Premium
LANDSCAPE PALEOECOLOGY AND MEGAFAUNAL EXTINCTION IN SOUTHEASTERN NEW YORK STATE
Author(s) -
Robinson Guy S.,
Pigott Burney Lida,
Burney David A.
Publication year - 2005
Publication title -
ecological monographs
Language(s) - English
Resource type - Journals
SCImago Journal Rank - 4.254
H-Index - 156
eISSN - 1557-7015
pISSN - 0012-9615
DOI - 10.1890/03-4064
Subject(s) - megafauna , younger dryas , paleoecology , pleistocene , palynology , ecology , population , geology , extinction event , extinction (optical mineralogy) , paleontology , geography , glacial period , pollen , biology , biological dispersal , demography , sociology
Stratigraphic palynological analyses of four late Quaternary deposits comprise a landscape‐level study of the patterns and processes of megafaunal extinction in southeastern New York State. Distinctive spores of the dung fungus Sporormiella are used as a proxy for megafaunal biomass, and charcoal particle analysis as a proxy for fire history.
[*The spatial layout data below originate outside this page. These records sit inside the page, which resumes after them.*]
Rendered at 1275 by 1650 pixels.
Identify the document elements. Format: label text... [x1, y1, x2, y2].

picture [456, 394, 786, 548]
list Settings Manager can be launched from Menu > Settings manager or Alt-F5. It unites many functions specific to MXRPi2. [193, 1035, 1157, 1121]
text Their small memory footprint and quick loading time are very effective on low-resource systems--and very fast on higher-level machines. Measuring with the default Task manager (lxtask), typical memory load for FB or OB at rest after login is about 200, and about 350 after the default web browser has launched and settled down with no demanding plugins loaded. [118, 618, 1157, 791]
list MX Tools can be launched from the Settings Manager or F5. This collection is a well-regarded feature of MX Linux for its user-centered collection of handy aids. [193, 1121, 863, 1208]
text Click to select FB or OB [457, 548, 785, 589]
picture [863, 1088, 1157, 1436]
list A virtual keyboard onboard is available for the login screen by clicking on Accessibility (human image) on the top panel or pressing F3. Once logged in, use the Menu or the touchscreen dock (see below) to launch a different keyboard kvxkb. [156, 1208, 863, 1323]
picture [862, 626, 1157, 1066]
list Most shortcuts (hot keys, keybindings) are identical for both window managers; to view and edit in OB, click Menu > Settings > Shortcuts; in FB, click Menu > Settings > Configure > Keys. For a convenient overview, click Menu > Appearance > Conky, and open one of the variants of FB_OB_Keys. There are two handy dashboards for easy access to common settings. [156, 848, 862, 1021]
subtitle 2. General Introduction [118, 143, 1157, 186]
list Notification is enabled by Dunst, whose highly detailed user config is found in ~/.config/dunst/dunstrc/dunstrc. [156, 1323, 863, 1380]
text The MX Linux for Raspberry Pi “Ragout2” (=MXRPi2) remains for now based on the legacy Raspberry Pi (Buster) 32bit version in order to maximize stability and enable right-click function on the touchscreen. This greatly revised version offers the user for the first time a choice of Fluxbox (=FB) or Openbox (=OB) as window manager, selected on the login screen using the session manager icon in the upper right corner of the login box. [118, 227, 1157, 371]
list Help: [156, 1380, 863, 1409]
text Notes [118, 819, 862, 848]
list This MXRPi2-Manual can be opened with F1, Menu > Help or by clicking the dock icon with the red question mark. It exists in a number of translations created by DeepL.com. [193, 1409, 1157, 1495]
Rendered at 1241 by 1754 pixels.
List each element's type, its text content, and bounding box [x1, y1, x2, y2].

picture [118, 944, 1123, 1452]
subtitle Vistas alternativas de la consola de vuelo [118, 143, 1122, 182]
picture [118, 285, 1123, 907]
A decline in spore values at all sites is closely followed by a stratigraphic charcoal rise. It is inferred that the regional collapse of a megaherbivory regime was followed by landscape transformation by humans. Correlation with the pollen stratigraphy indicates these developments began many centuries in advance of the Younger Dryas climatic reversal at the end of the Pleistocene. However, throughout the region, the latest bone collagen dates for Mammut are considerably later, suggesting that megaherbivores lasted until the beginning of the Younger Dryas, well after initial population collapse. This evidence is consistent with the interpretation that rapid overkill on the part of humans initiated the extinction process. Landscape transformation and climate change then may have contributed to a cascade of effects that culminated in the demise of all the largest members of North America's mammal fauna.